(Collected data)
──────────────────────────────

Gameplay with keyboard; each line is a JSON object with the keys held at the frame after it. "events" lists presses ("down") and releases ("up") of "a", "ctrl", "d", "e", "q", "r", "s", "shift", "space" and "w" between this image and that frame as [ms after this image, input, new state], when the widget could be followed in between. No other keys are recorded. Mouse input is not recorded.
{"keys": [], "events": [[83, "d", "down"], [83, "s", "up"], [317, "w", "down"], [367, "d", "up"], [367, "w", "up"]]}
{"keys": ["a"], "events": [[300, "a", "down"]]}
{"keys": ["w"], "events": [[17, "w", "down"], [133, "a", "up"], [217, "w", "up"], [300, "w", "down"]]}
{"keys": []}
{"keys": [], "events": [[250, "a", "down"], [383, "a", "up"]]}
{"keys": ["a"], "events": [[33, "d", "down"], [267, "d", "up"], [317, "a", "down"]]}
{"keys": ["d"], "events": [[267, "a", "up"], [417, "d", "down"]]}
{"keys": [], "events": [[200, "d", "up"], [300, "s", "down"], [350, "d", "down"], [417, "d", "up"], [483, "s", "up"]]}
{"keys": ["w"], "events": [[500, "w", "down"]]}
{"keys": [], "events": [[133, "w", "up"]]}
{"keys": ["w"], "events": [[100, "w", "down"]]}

──────────────────────────────

#### Work to be completed:
The lines in the entries above that carry the word "down" must be copied.

#### Finished task:
Gameplay with keyboard; each line is a JSON object with the keys held at the frame after it. "events" lists presses ("down") and releases ("up") of "a", "ctrl", "d", "e", "q", "r", "s", "shift", "space" and "w" between this image and that frame as [ms after this image, input, new state], when the widget could be followed in between. No other keys are recorded. Mouse input is not recorded.
{"keys": [], "events": [[83, "d", "down"], [83, "s", "up"], [317, "w", "down"], [367, "d", "up"], [367, "w", "up"]]}
{"keys": ["a"], "events": [[300, "a", "down"]]}
{"keys": ["w"], "events": [[17, "w", "down"], [133, "a", "up"], [217, "w", "up"], [300, "w", "down"]]}
{"keys": [], "events": [[250, "a", "down"], [383, "a", "up"]]}
{"keys": ["a"], "events": [[33, "d", "down"], [267, "d", "up"], [317, "a", "down"]]}
{"keys": ["d"], "events": [[267, "a", "up"], [417, "d", "down"]]}
{"keys": [], "events": [[200, "d", "up"], [300, "s", "down"], [350, "d", "down"], [417, "d", "up"], [483, "s", "up"]]}
{"keys": ["w"], "events": [[500, "w", "down"]]}
{"keys": ["w"], "events": [[100, "w", "down"]]}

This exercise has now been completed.